Good Morning stackoverflownians,
I have a very big table with duplicates on two columns. Means that if numbers on row a are duplicated in col1 and col2 on row b, I should keep only row a :
## table_1
col1 col2
1 10
1 10
1 10
1 11
1 11
1 12
2 20
2 20
2 21
2 21
# should return this tbl without duplication
col1 col2
1 10
1 11
1 12
2 20
2 21
My previous code account only for col1, and I don’t know how to query this on two coluns :
CREATE TABLE temp LIKE db.table_1;
INSERT INTO temp SELECT * FROM table_1 WHERE 1 GROUP BY col1;
DROP TABLE table_1;
ALTER TABLE temp RENAME table_1;
So I thought about that :
CREATE TABLE temp LIKE db.table_1;
INSERT INTO temp(col1,col2)
SELECT DISTINCT col1,col2 FROM table_1;
then drop and rename..
But I’m not sure it’s gonna work and MySQL tend to be unstable, if it takes too long I will have to stop the query and that my crash the server again .. T.T
We have 200,000,000 rows and all of them have at least one duplicate..
Any Suggestion of code ? 🙂
Also .. How long would it take ? minutes or hours ?

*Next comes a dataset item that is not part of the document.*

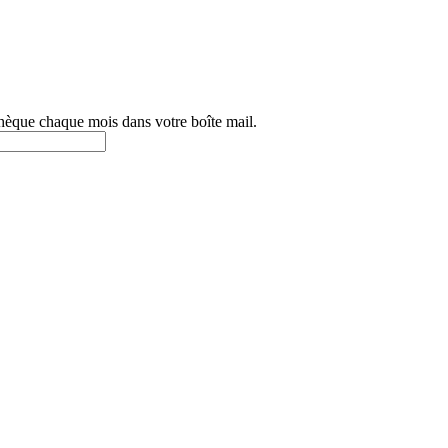
othèque chaque mois dans votre boîte mail.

you already know quite a ways 🙂
you can try this also
Use
INSERT IGNORErather thanINSERT. If a record doesn’t duplicate an existing record, MySQL inserts it as usual. If the record is a duplicate, the IGNORE keyword tells MySQL to discard it silently without generating an error.Read from existing table and then write on a new table using
INSERT IGNORE. This way you can control insert process depending on your resource usage.When using INSERT IGNORE and you do have key violations, MySQL does NOT raise a warning!!!